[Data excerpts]
[Start of Attachment]
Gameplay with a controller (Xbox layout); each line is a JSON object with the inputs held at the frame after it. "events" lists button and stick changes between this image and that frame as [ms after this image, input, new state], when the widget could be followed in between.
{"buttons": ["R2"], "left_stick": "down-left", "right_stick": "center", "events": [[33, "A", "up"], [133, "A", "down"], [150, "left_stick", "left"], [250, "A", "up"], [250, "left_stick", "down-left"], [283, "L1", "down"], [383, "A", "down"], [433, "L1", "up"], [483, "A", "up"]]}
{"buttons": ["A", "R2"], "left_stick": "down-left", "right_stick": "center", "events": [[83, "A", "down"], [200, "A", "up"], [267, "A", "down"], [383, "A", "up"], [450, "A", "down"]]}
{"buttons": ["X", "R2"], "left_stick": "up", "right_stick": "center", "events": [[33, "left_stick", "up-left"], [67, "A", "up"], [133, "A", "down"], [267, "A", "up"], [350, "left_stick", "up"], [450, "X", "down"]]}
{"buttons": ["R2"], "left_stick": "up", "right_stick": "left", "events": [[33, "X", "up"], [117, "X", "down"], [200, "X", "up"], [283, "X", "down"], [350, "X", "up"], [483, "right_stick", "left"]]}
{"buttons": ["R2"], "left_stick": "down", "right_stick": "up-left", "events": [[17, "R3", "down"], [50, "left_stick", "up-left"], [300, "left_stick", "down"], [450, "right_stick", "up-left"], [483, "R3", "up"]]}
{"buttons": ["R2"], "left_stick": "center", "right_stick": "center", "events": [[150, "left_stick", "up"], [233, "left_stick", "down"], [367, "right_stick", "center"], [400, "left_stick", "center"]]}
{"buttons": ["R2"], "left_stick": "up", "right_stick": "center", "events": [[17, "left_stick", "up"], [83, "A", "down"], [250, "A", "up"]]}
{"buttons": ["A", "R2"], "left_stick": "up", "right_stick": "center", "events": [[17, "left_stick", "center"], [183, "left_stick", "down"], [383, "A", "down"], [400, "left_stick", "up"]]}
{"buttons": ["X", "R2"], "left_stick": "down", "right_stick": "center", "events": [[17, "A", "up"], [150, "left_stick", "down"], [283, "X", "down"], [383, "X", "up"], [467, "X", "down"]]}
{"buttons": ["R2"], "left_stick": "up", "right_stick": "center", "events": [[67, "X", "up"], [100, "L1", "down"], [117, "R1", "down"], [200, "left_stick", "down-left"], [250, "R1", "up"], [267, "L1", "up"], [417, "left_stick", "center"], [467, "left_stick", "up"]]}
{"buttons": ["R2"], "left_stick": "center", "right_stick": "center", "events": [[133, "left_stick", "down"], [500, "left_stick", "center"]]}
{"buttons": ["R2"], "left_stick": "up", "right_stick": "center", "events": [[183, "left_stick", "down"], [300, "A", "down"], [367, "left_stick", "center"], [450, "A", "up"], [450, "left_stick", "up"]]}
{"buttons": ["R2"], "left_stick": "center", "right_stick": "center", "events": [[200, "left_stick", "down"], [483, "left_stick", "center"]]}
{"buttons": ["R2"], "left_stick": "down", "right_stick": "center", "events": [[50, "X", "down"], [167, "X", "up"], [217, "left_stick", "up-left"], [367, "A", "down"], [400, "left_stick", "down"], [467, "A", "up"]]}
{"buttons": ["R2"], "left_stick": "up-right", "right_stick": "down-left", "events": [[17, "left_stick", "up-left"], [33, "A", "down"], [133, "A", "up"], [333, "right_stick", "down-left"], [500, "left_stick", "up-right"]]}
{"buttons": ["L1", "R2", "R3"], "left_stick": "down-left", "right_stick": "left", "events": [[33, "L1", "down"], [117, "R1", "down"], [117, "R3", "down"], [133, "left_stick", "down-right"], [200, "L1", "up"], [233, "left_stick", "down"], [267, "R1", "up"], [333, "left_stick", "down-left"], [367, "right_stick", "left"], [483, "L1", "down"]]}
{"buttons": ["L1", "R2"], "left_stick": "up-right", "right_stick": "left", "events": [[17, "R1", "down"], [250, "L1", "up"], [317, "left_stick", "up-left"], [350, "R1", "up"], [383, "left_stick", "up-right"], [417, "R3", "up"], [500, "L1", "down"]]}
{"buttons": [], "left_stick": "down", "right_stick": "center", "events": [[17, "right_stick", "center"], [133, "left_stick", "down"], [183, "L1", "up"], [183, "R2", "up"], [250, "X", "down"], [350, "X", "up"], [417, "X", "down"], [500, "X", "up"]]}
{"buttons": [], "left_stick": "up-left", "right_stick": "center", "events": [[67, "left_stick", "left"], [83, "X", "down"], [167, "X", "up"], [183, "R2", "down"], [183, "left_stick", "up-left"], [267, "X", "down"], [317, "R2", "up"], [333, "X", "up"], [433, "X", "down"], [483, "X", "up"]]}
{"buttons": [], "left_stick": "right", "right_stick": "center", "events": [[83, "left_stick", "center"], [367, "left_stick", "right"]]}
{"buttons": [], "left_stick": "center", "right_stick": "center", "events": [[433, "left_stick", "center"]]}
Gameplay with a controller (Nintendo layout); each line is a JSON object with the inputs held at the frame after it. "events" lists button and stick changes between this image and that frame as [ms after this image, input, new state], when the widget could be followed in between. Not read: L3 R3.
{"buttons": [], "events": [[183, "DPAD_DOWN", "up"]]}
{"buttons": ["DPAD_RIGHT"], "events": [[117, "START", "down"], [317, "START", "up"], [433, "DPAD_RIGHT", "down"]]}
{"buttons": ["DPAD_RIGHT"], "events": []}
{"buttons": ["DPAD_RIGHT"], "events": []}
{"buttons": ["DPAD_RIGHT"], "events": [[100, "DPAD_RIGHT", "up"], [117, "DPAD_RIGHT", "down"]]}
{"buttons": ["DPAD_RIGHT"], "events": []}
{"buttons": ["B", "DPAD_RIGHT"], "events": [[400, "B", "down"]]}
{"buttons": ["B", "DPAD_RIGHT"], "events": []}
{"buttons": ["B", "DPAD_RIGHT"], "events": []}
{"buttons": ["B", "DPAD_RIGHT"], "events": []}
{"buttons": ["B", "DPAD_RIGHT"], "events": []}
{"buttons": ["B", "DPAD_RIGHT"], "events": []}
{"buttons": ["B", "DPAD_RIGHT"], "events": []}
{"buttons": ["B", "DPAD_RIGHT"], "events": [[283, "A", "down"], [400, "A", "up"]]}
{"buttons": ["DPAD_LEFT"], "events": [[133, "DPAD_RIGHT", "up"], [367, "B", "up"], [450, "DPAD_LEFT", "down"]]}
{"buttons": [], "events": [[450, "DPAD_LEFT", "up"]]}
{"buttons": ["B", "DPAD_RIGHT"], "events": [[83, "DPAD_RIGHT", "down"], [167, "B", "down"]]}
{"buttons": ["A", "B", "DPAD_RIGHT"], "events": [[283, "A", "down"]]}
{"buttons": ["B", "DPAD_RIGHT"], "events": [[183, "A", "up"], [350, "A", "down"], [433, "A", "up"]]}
[End of Attachment]
Extract all of the data shown above without alteration.

Gameplay with a controller (Xbox layout); each line is a JSON object with the inputs held at the frame after it. "events" lists button and stick changes between this image and that frame as [ms after this image, input, new state], when the widget could be followed in between.
{"buttons": ["R2"], "left_stick": "down-left", "right_stick": "center", "events": [[33, "A", "up"], [133, "A", "down"], [150, "left_stick", "left"], [250, "A", "up"], [250, "left_stick", "down-left"], [283, "L1", "down"], [383, "A", "down"], [433, "L1", "up"], [483, "A", "up"]]}
{"buttons": ["A", "R2"], "left_stick": "down-left", "right_stick": "center", "events": [[83, "A", "down"], [200, "A", "up"], [267, "A", "down"], [383, "A", "up"], [450, "A", "down"]]}
{"buttons": ["X", "R2"], "left_stick": "up", "right_stick": "center", "events": [[33, "left_stick", "up-left"], [67, "A", "up"], [133, "A", "down"], [267, "A", "up"], [350, "left_stick", "up"], [450, "X", "down"]]}
{"buttons": ["R2"], "left_stick": "up", "right_stick": "left", "events": [[33, "X", "up"], [117, "X", "down"], [200, "X", "up"], [283, "X", "down"], [350, "X", "up"], [483, "right_stick", "left"]]}
{"buttons": ["R2"], "left_stick": "down", "right_stick": "up-left", "events": [[17, "R3", "down"], [50, "left_stick", "up-left"], [300, "left_stick", "down"], [450, "right_stick", "up-left"], [483, "R3", "up"]]}
{"buttons": ["R2"], "left_stick": "center", "right_stick": "center", "events": [[150, "left_stick", "up"], [233, "left_stick", "down"], [367, "right_stick", "center"], [400, "left_stick", "center"]]}
{"buttons": ["R2"], "left_stick": "up", "right_stick": "center", "events": [[17, "left_stick", "up"], [83, "A", "down"], [250, "A", "up"]]}
{"buttons": ["A", "R2"], "left_stick": "up", "right_stick": "center", "events": [[17, "left_stick", "center"], [183, "left_stick", "down"], [383, "A", "down"], [400, "left_stick", "up"]]}
{"buttons": ["X", "R2"], "left_stick": "down", "right_stick": "center", "events": [[17, "A", "up"], [150, "left_stick", "down"], [283, "X", "down"], [383, "X", "up"], [467, "X", "down"]]}
{"buttons": ["R2"], "left_stick": "up", "right_stick": "center", "events": [[67, "X", "up"], [100, "L1", "down"], [117, "R1", "down"], [200, "left_stick", "down-left"], [250, "R1", "up"], [267, "L1", "up"], [417, "left_stick", "center"], [467, "left_stick", "up"]]}
{"buttons": ["R2"], "left_stick": "center", "right_stick": "center", "events": [[133, "left_stick", "down"], [500, "left_stick", "center"]]}
{"buttons": ["R2"], "left_stick": "up", "right_stick": "center", "events": [[183, "left_stick", "down"], [300, "A", "down"], [367, "left_stick", "center"], [450, "A", "up"], [450, "left_stick", "up"]]}
{"buttons": ["R2"], "left_stick": "center", "right_stick": "center", "events": [[200, "left_stick", "down"], [483, "left_stick", "center"]]}
{"buttons": ["R2"], "left_stick": "down", "right_stick": "center", "events": [[50, "X", "down"], [167, "X", "up"], [217, "left_stick", "up-left"], [367, "A", "down"], [400, "left_stick", "down"], [467, "A", "up"]]}
{"buttons": ["R2"], "left_stick": "up-right", "right_stick": "down-left", "events": [[17, "left_stick", "up-left"], [33, "A", "down"], [133, "A", "up"], [333, "right_stick", "down-left"], [500, "left_stick", "up-right"]]}
{"buttons": ["L1", "R2", "R3"], "left_stick": "down-left", "right_stick": "left", "events": [[33, "L1", "down"], [117, "R1", "down"], [117, "R3", "down"], [133, "left_stick", "down-right"], [200, "L1", "up"], [233, "left_stick", "down"], [267, "R1", "up"], [333, "left_stick", "down-left"], [367, "right_stick", "left"], [483, "L1", "down"]]}
{"buttons": ["L1", "R2"], "left_stick": "up-right", "right_stick": "left", "events": [[17, "R1", "down"], [250, "L1", "up"], [317, "left_stick", "up-left"], [350, "R1", "up"], [383, "left_stick", "up-right"], [417, "R3", "up"], [500, "L1", "down"]]}
{"buttons": [], "left_stick": "down", "right_stick": "center", "events": [[17, "right_stick", "center"], [133, "left_stick", "down"], [183, "L1", "up"], [183, "R2", "up"], [250, "X", "down"], [350, "X", "up"], [417, "X", "down"], [500, "X", "up"]]}
{"buttons": [], "left_stick": "up-left", "right_stick": "center", "events": [[67, "left_stick", "left"], [83, "X", "down"], [167, "X", "up"], [183, "R2", "down"], [183, "left_stick", "up-left"], [267, "X", "down"], [317, "R2", "up"], [333, "X", "up"], [433, "X", "down"], [483, "X", "up"]]}
{"buttons": [], "left_stick": "right", "right_stick": "center", "events": [[83, "left_stick", "center"], [367, "left_stick", "right"]]}
{"buttons": [], "left_stick": "center", "right_stick": "center", "events": [[433, "left_stick", "center"]]}
Gameplay with a controller (Nintendo layout); each line is a JSON object with the inputs held at the frame after it. "events" lists button and stick changes between this image and that frame as [ms after this image, input, new state], when the widget could be followed in between. Not read: L3 R3.
{"buttons": [], "events": [[183, "DPAD_DOWN", "up"]]}
{"buttons": ["DPAD_RIGHT"], "events": [[117, "START", "down"], [317, "START", "up"], [433, "DPAD_RIGHT", "down"]]}
{"buttons": ["DPAD_RIGHT"], "events": []}
{"buttons": ["DPAD_RIGHT"], "events": []}
{"buttons": ["DPAD_RIGHT"], "events": [[100, "DPAD_RIGHT", "up"], [117, "DPAD_RIGHT", "down"]]}
{"buttons": ["DPAD_RIGHT"], "events": []}
{"buttons": ["B", "DPAD_RIGHT"], "events": [[400, "B", "down"]]}
{"buttons": ["B", "DPAD_RIGHT"], "events": []}
{"buttons": ["B", "DPAD_RIGHT"], "events": []}
{"buttons": ["B", "DPAD_RIGHT"], "events": []}
{"buttons": ["B", "DPAD_RIGHT"], "events": []}
{"buttons": ["B", "DPAD_RIGHT"], "events": []}
{"buttons": ["B", "DPAD_RIGHT"], "events": []}
{"buttons": ["B", "DPAD_RIGHT"], "events": [[283, "A", "down"], [400, "A", "up"]]}
{"buttons": ["DPAD_LEFT"], "events": [[133, "DPAD_RIGHT", "up"], [367, "B", "up"], [450, "DPAD_LEFT", "down"]]}
{"buttons": [], "events": [[450, "DPAD_LEFT", "up"]]}
{"buttons": ["B", "DPAD_RIGHT"], "events": [[83, "DPAD_RIGHT", "down"], [167, "B", "down"]]}
{"buttons": ["A", "B", "DPAD_RIGHT"], "events": [[283, "A", "down"]]}
{"buttons": ["B", "DPAD_RIGHT"], "events": [[183, "A", "up"], [350, "A", "down"], [433, "A", "up"]]}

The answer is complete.